Navigating College After Treatment: Part Two


We are continuing to share our top tips for women entering or returning to the collegiate environment after treatment. We hope these tips will assist you in navigating this transition and embolden you to truly enjoy your college experience.

This set of tips comes from one of our Clinical Directors, Melissa McLain, PhD. Melissa has been a pivotal member of the OPC team since 2008 and has extensive experience in the treatment of anorexia, bulimia, binge eating disorder, and compulsive over-exercise. Dr. McLain is an active board member of the Miami-Dade NEDA committee and has presented nationally on eating disorders, body image, food rules, and self-care at conferences by the National Eating Disorder Association, the Binge Eating Disorder Association, and the International Association for Eating Disorder Professionals.

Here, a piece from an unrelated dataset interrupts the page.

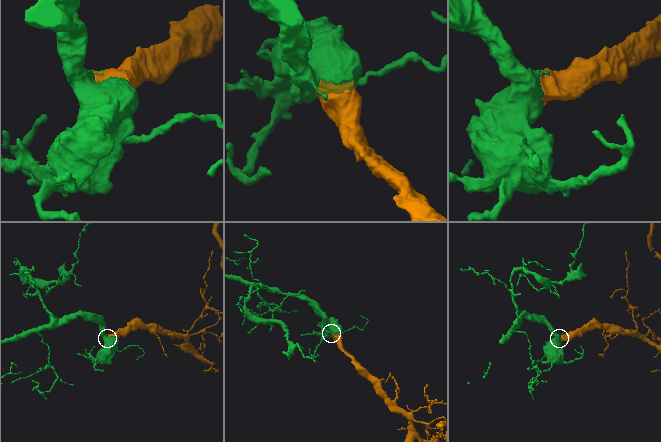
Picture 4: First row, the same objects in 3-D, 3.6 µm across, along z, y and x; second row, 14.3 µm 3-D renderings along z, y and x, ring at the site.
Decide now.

1. Embrace change. College is an exciting time in life and it is ripe with new opportunities. Be open and flexible to the changes that come with it even if it means trying something that you’ve never done before.

2. Be mindful. With all of the opportunities in college you have to pick and chose what is most important so you don’t spread yourself too thin. Be conscious around how you spend your time and what you commit to as that will shape your experience.

3. Engage in self-care. Make sure to schedule time in each day to relax and take care of yourself, even if it’s just for a short time. Having rest, sleep, and time to decompress regularly will help to keep your stress in check.

4. Stay connected. Not only will you be forming new relationships in school, you still have your family and friends at home. Use your resources to stay connected with old and new.

5. Ask for help. It’s OK to ask for help from family, friends, and professionals if you need it. There are those on campus that can help you with your mental health, medical health, academics, financial issues, social needs, career planning, et cetera. Reach out and ask for what you need. The counseling or health centers are usually good places to start.

If you are interested in learning more about this topic, Melissa McLain and Mary Dye, MPH, RD, CDN, LD/N, Director of Nutrition Services for our Transitional Living and Intensive Outpatient Programs, will be presenting at the Integrative Life Center’s First Wednesday Breakfast Series on December 4 in Nashville, Tennessee. For more information, please contact our Southeast Regional Outreach Manager, Colleen Stephens, at or 704-431-2712.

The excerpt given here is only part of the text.